#### Assignment 1
Using the Calico issue report below, answer each question:
(a) Which Calico version was running?
(b) What connection count from calico-node to the apiserver was seen at the first check, and what was it at the check after two days?
(c) Where were the calico images pulled from instead of quay.io?
#### Assignment 2
For each statement, decide whether the Calico issue report below agrees with it. Answer yes or no and quote the words of the report that settle it.
(a) The connection leak also occurs with the ETCD datastore driver.
(b) The orchestrator used was kubernetes 1.8.3.
(c) The reporter proposes a possible solution.
#### Assignment 3
From the Calico issue report below, copy out the passage starting with "Possible Solution" and going on through "it became 86)".

#### Exercise passage
--- --- ---

Calico: Pod calico-node leaking connections to the apiserver when using KDD

Created on 27 Nov 2017  路  6Comments  路  Source: projectcalico/calico

Expected Behavior



When cluster is not changed, established connection count from each calico-node pod to the apiserver should remain (more or less) constant.

Current Behavior



Established connection count from calico-node to apiserver increases overtime. (added 60 connections over 2 days). No leaking when using ETCD datastore driver.

Possible Solution



Not sure

Steps to Reproduce (for bugs)


  1. Deploy a Kube cluster
  2. Deploy Calico with KDD following https://docs.projectcalico.org/v2.6/getting-started/kubernetes/installation/hosted/kubernetes-datastore/
  3. Check for current connection count from calico-node to apiserver (for me it was 24)
  4. Wait for 2 days
  5. Check current connection count from calico-node to apiserver again (for me it became 86)

Context



It accumulates in large amount of unclosed TCP connections on the apiservers, which we have to regularly kill all calico-node to reset them.

Your Environment

  • Calico version: 2.6.2
  • Orchestrator version (e.g. kubernetes, mesos, rkt): kubernetes 1.8.3
  • Operating System and version: Centos 7.4 1708
  • Link to your project (optional):
kinbug

All 6 comments

Posting the yaml file used to deploy our Calico (slightly modified from https://docs.projectcalico.org/v2.6/getting-started/kubernetes/installation/hosted/kubernetes-datastore/) Mainly:

  1. Pull calico images from DockerHub instead of quay.io, as our host runs behind the firewall and only have a mirror set up for DockerHub.
  2. Replaced /etc/service/enabled/confd/run in calico-node image to reduce log verbosity of confd
  3. Merged in the RBAC resources (https://docs.projectcalico.org/v2.6/getting-started/kubernetes/installation/hosted/rbac-kdd.yaml)

--- --- ---

#### Material provided
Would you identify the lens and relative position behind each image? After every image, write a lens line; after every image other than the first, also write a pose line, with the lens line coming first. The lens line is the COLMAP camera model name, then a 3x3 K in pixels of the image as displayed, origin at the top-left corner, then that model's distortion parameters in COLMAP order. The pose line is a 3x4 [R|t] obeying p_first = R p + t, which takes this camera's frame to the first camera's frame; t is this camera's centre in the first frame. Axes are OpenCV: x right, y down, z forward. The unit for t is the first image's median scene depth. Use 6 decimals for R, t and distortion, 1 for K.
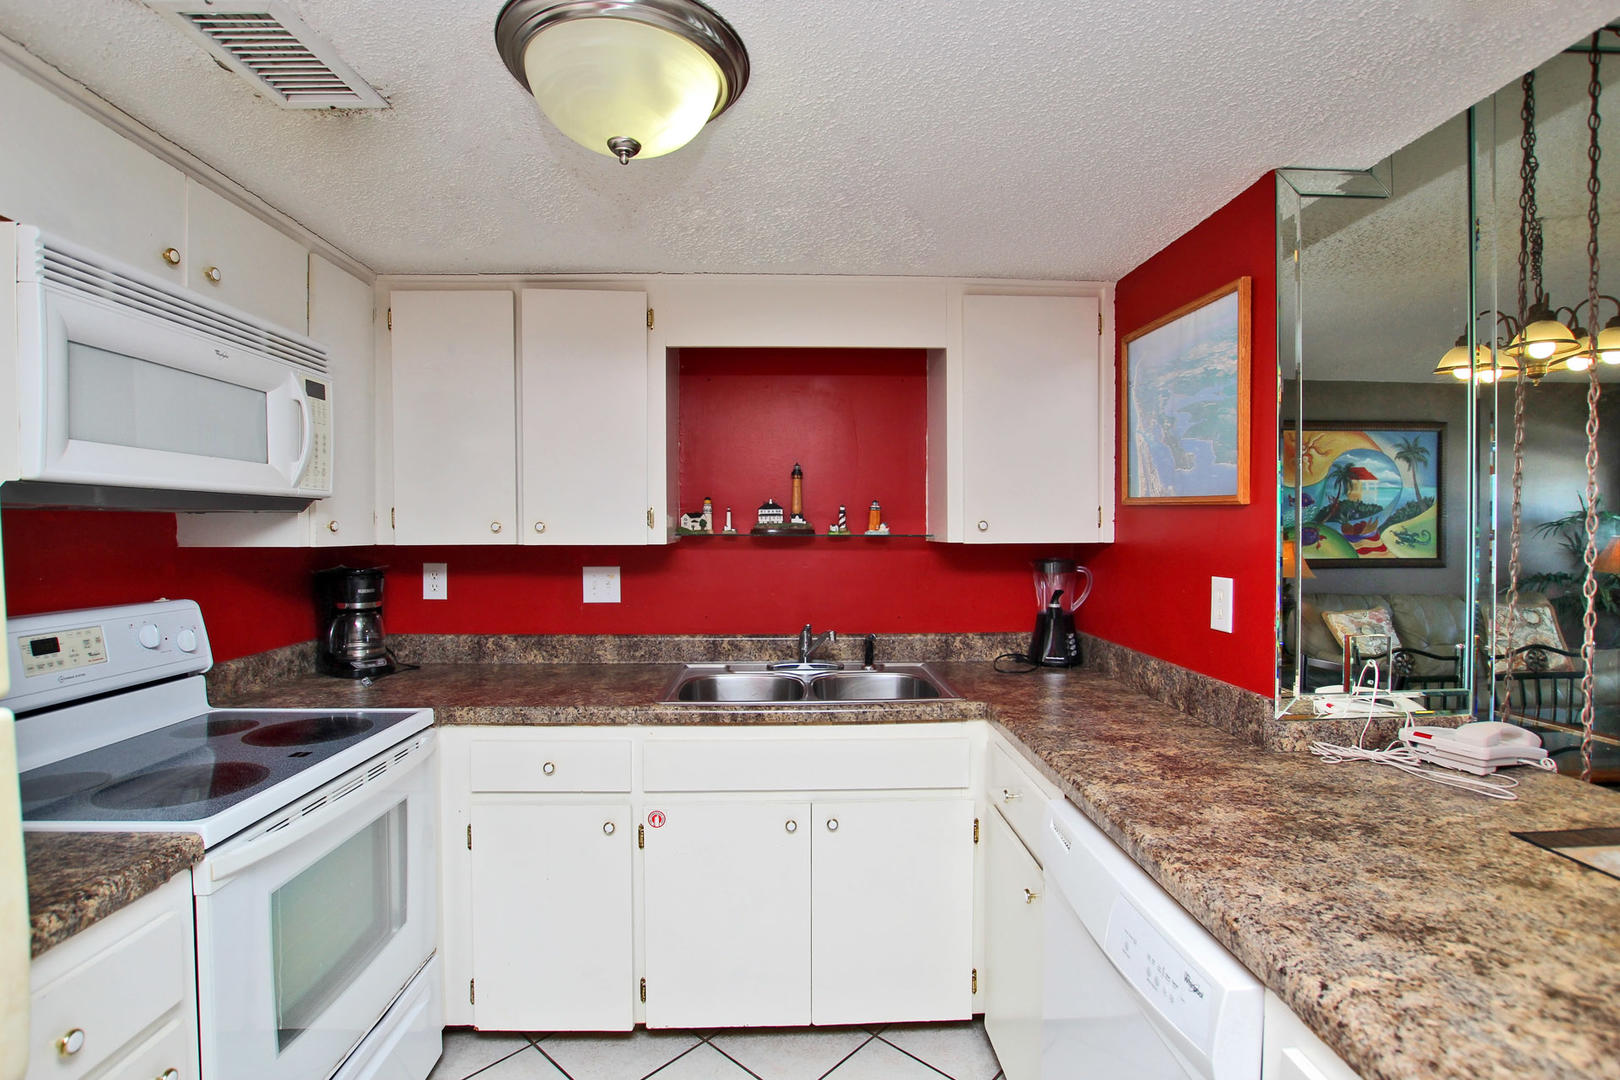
lens RADIAL K [[753.7, 0, 810.3], [0, 753.7, 547.9], [0, 0, 1]] dist [-0.035684, 0.007156]
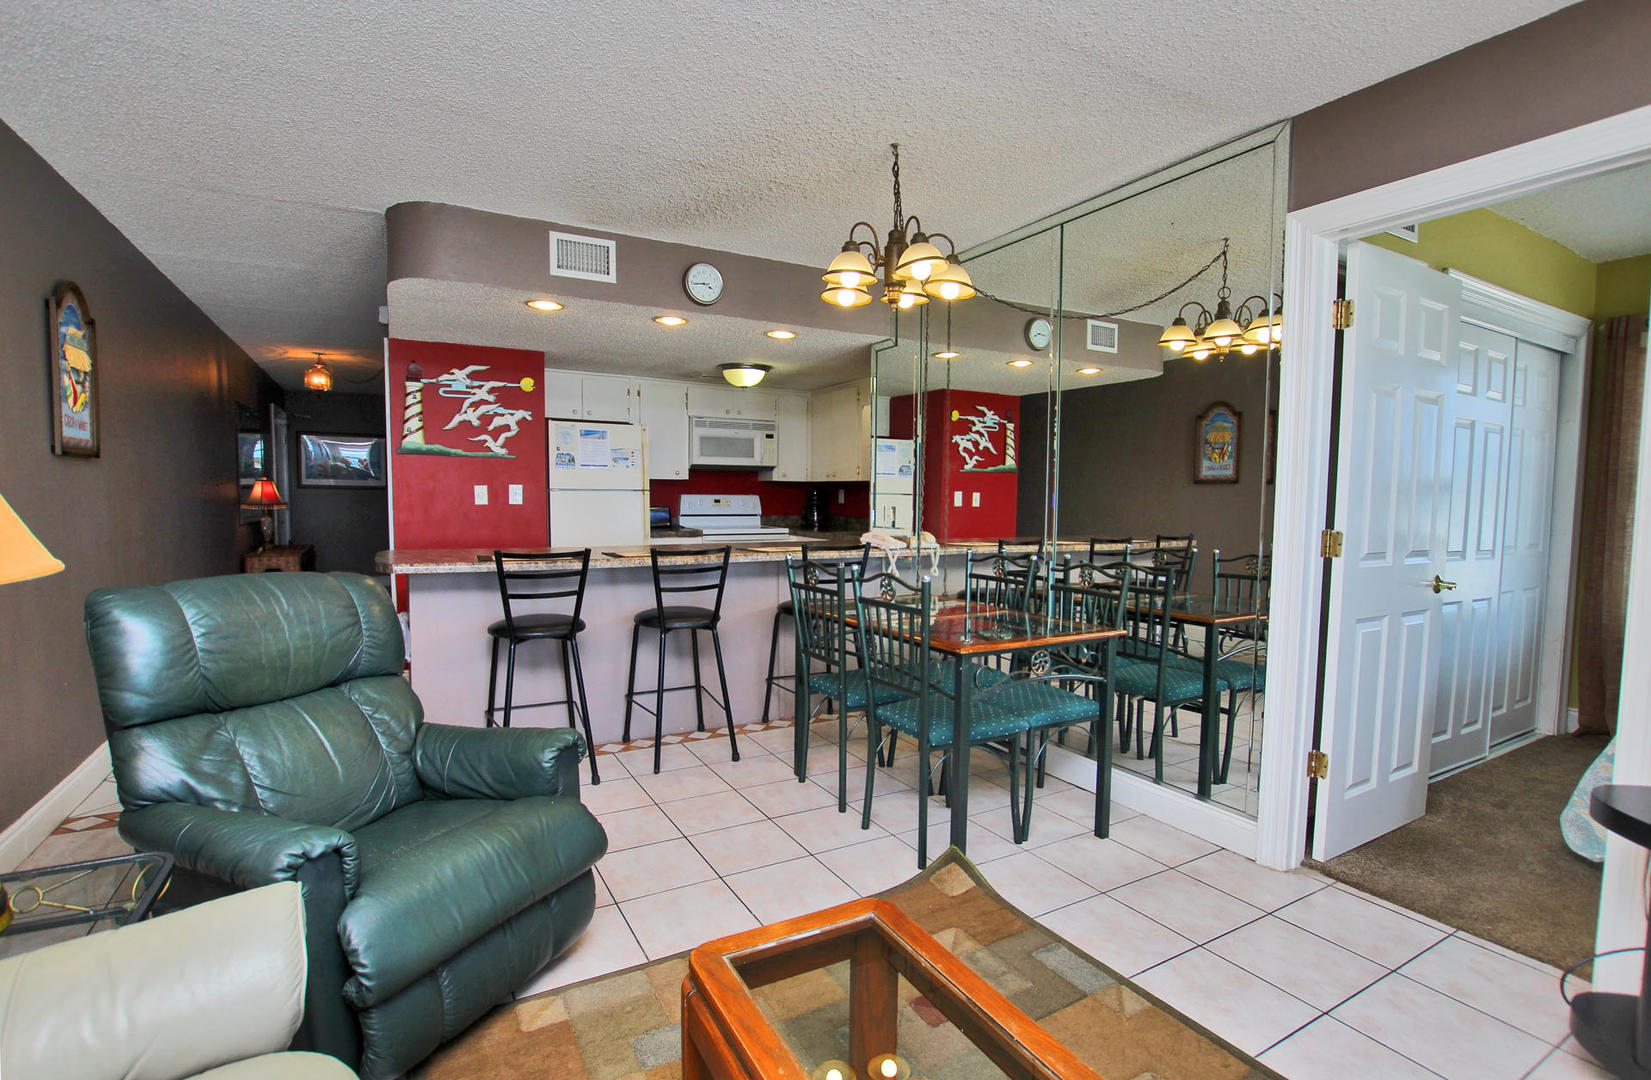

--- --- ---

#### Written reply 1
(a) 2.6.2
(b) 24 at the first check, 86 after two days
(c) DockerHub

#### Written reply 2
(a) No: "No leaking when using ETCD datastore driver."
(b) Yes: "kubernetes 1.8.3"
(c) No: "Not sure"

#### Written reply 3
Possible Solution



Not sure

Steps to Reproduce (for bugs)


  1. Deploy a Kube cluster
  2. Deploy Calico with KDD following https://docs.projectcalico.org/v2.6/getting-started/kubernetes/installation/hosted/kubernetes-datastore/
  3. Check for current connection count from calico-node to apiserver (for me it was 24)
  4. Wait for 2 days
  5. Check current connection count from calico-node to apiserver again (for me it became 86)